*** Opening EXTRACTED RECORDS ***

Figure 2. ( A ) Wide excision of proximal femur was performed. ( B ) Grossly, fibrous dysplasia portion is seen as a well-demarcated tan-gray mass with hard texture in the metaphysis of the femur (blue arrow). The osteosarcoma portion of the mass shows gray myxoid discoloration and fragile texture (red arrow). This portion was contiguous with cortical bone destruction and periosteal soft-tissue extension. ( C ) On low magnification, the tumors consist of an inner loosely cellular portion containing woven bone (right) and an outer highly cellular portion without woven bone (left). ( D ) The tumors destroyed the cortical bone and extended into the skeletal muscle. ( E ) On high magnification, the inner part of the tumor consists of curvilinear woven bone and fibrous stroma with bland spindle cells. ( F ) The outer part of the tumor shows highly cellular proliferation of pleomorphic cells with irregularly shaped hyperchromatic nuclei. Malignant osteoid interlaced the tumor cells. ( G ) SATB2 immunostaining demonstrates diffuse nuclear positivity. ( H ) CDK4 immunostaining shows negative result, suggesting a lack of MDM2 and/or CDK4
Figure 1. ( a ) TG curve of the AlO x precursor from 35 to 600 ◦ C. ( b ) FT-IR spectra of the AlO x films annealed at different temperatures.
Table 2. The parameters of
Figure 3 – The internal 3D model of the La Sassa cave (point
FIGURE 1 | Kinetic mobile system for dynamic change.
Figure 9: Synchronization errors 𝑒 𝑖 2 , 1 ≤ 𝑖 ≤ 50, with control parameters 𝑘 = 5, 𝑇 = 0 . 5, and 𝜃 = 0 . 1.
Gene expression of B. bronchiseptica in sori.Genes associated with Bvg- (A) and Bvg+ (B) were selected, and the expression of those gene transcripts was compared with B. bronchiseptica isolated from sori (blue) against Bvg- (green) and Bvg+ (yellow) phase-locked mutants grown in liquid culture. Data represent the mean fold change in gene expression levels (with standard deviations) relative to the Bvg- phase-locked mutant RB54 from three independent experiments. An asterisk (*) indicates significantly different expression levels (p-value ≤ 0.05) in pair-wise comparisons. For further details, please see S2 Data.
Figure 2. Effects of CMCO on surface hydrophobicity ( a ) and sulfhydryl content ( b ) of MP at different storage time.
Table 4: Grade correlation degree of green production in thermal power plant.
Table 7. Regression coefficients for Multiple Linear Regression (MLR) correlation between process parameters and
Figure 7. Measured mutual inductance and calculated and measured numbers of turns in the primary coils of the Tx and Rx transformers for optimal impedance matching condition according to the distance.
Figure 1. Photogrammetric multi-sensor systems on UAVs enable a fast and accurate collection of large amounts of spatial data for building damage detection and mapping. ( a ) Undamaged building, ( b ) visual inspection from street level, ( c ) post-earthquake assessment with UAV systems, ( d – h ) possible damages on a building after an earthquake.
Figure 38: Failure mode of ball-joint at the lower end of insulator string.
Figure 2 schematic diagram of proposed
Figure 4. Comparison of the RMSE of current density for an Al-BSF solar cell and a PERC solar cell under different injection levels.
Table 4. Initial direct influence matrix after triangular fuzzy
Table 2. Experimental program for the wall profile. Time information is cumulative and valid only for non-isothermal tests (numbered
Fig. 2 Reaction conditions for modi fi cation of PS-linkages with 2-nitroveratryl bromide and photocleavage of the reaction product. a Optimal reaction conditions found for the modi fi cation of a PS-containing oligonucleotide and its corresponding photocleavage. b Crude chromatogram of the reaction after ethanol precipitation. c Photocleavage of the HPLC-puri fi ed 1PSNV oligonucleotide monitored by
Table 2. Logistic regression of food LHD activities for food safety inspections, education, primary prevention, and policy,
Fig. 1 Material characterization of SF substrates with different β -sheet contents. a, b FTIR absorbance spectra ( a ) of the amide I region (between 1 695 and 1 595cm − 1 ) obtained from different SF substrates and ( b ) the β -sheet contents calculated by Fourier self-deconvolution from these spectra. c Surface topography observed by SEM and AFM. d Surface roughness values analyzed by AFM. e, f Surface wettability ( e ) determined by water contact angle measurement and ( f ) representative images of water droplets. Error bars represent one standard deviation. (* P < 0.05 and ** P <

*** Closing EXTRACTED RECORDS ***

YOUR OBJECTIVE: The full material has to be written out again exactly as shown.

SOLUTION FOR THIS PROBLEM:
Figure 2. ( A ) Wide excision of proximal femur was performed. ( B ) Grossly, fibrous dysplasia portion is seen as a well-demarcated tan-gray mass with hard texture in the metaphysis of the femur (blue arrow). The osteosarcoma portion of the mass shows gray myxoid discoloration and fragile texture (red arrow). This portion was contiguous with cortical bone destruction and periosteal soft-tissue extension. ( C ) On low magnification, the tumors consist of an inner loosely cellular portion containing woven bone (right) and an outer highly cellular portion without woven bone (left). ( D ) The tumors destroyed the cortical bone and extended into the skeletal muscle. ( E ) On high magnification, the inner part of the tumor consists of curvilinear woven bone and fibrous stroma with bland spindle cells. ( F ) The outer part of the tumor shows highly cellular proliferation of pleomorphic cells with irregularly shaped hyperchromatic nuclei. Malignant osteoid interlaced the tumor cells. ( G ) SATB2 immunostaining demonstrates diffuse nuclear positivity. ( H ) CDK4 immunostaining shows negative result, suggesting a lack of MDM2 and/or CDK4
Figure 1. ( a ) TG curve of the AlO x precursor from 35 to 600 ◦ C. ( b ) FT-IR spectra of the AlO x films annealed at different temperatures.
Table 2. The parameters of
Figure 3 – The internal 3D model of the La Sassa cave (point
FIGURE 1 | Kinetic mobile system for dynamic change.
Figure 9: Synchronization errors 𝑒 𝑖 2 , 1 ≤ 𝑖 ≤ 50, with control parameters 𝑘 = 5, 𝑇 = 0 . 5, and 𝜃 = 0 . 1.
Gene expression of B. bronchiseptica in sori.Genes associated with Bvg- (A) and Bvg+ (B) were selected, and the expression of those gene transcripts was compared with B. bronchiseptica isolated from sori (blue) against Bvg- (green) and Bvg+ (yellow) phase-locked mutants grown in liquid culture. Data represent the mean fold change in gene expression levels (with standard deviations) relative to the Bvg- phase-locked mutant RB54 from three independent experiments. An asterisk (*) indicates significantly different expression levels (p-value ≤ 0.05) in pair-wise comparisons. For further details, please see S2 Data.
Figure 2. Effects of CMCO on surface hydrophobicity ( a ) and sulfhydryl content ( b ) of MP at different storage time.
Table 4: Grade correlation degree of green production in thermal power plant.
Table 7. Regression coefficients for Multiple Linear Regression (MLR) correlation between process parameters and
Figure 7. Measured mutual inductance and calculated and measured numbers of turns in the primary coils of the Tx and Rx transformers for optimal impedance matching condition according to the distance.
Figure 1. Photogrammetric multi-sensor systems on UAVs enable a fast and accurate collection of large amounts of spatial data for building damage detection and mapping. ( a ) Undamaged building, ( b ) visual inspection from street level, ( c ) post-earthquake assessment with UAV systems, ( d – h ) possible damages on a building after an earthquake.
Figure 38: Failure mode of ball-joint at the lower end of insulator string.
Figure 2 schematic diagram of proposed
Figure 4. Comparison of the RMSE of current density for an Al-BSF solar cell and a PERC solar cell under different injection levels.
Table 4. Initial direct influence matrix after triangular fuzzy
Table 2. Experimental program for the wall profile. Time information is cumulative and valid only for non-isothermal tests (numbered
Fig. 2 Reaction conditions for modi fi cation of PS-linkages with 2-nitroveratryl bromide and photocleavage of the reaction product. a Optimal reaction conditions found for the modi fi cation of a PS-containing oligonucleotide and its corresponding photocleavage. b Crude chromatogram of the reaction after ethanol precipitation. c Photocleavage of the HPLC-puri fi ed 1PSNV oligonucleotide monitored by
Table 2. Logistic regression of food LHD activities for food safety inspections, education, primary prevention, and policy,
Fig. 1 Material characterization of SF substrates with different β -sheet contents. a, b FTIR absorbance spectra ( a ) of the amide I region (between 1 695 and 1 595cm − 1 ) obtained from different SF substrates and ( b ) the β -sheet contents calculated by Fourier self-deconvolution from these spectra. c Surface topography observed by SEM and AFM. d Surface roughness values analyzed by AFM. e, f Surface wettability ( e ) determined by water contact angle measurement and ( f ) representative images of water droplets. Error bars represent one standard deviation. (* P < 0.05 and ** P <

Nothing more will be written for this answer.